Ask most high school teachers what the goal of their job is and you’re likely to get a similar answer: they prepare students for life after graduation. Or at least that’s the hope.
Between math, science, English and history, students learn from a curriculum aimed at creating well-rounded citizens who will be prepared for university or college. But are they leaving integral skills out of the mix?
Among the important things today’s high school students don’t learn are life skills. Doing taxes and learning how to cook a nutritious meal are just two of the things left out of education. While some schools offer classes on these topics, they aren’t mandatory courses.
Missing out on these basic skills at the high school level has translated into big problems in the adult population of Canada.
A 2012 study by the Bank of Montreal found that 93 per cent of Canadians thought they knew income tax deadlines. When these same people were put to the test less than 39 per cent could correctly identify these dates. If high school students aren’t at the very least being taught the deadlines for their taxes, one has to wonder how prepared they are to file them in the first place.
For students this issue is personal and frightening.
“To be honest, I don’t remember ever once learning about how to do taxes in my high school,” says Danielle Clarke, a second-year student at Carleton University. “I’ve always sort of struggled with math, so doing taxes is something I find more difficult. I would have benefitted from some instruction.”
Finding a way to make this a part of the high school curriculum could have spared Clarke from learning it all on her own.
Irv Osterer, a high school teacher at Merivale High School, says that finding the space in students’ schedules to give them courses on taxes would be a good idea.
Students hoping to study at university and college are often required to take specific high school courses as prerequisites for admission.
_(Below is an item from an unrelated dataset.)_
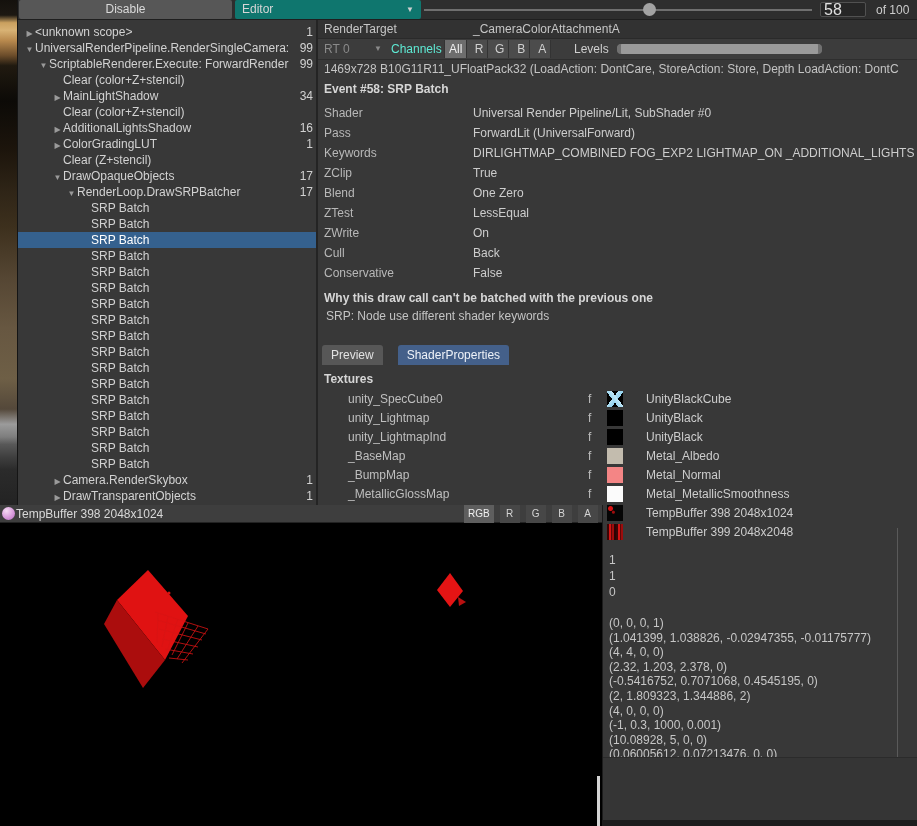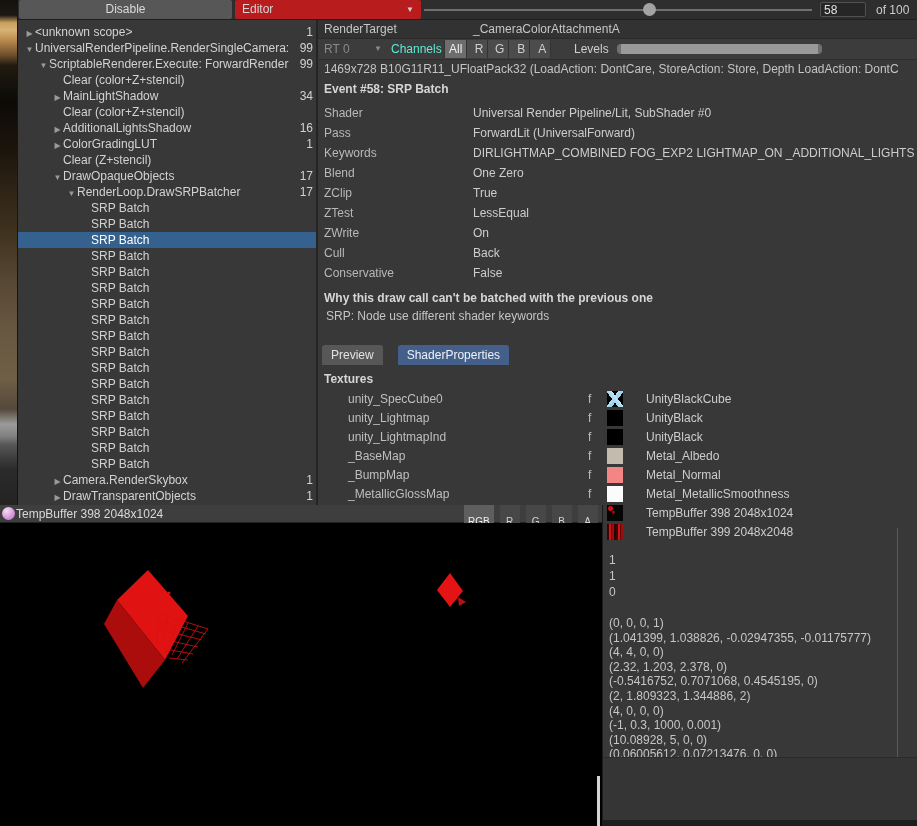"Editor" .dd-editor { background: #b91c1c -> #0f766e }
Those students already have a packed schedule and finding a way to add another mandatory class would be difficult.
“We’re charged with graduating decent, caring, honest people,” says Osterer. “I think we do the best we can to prep them. Are we 100-per-cent perfect? Who is?”
In terms of other basic life skills, such as nutrition, schools are trying to take steps in the right direction. “Within the health and physical education program they cover health concerns like healthy eating,” says Osterer, “I think they do a pretty thorough job.”
While learning about nutrition does give students a tool to make healthy choices, this instruction isn’t practical enough to make it truly helpful. A better approach could be to task students with applying what they’ve learned by researching and creating a low-cost meal plan for themselves.
While many of these life lessons can be learned outside the classroom, the benefits of adding them to the curriculum are clear. If it’s not compulsory course material, there are always chances students will slip through the cracks without gaining these integral skills.
By not teaching life skills in school, there is an assumption that they are a parent’s responsibility to teach. Parents, however, may not even know how to work through taxes or healthy eating themselves. In these cases, we see several generations of families meet the same struggle.
Teachers have a hard job. They’re tasked with preparing the next generation for the life ahead of them, and with the resources they produce results Canada can take pride in. Canada’s literacy rate and rates of post-secondary enrollment are rising.
However, academic achievement isn’t everything. Once schools implement the mandatory teaching of soft life skills, the next generation to go through the education system will flourish.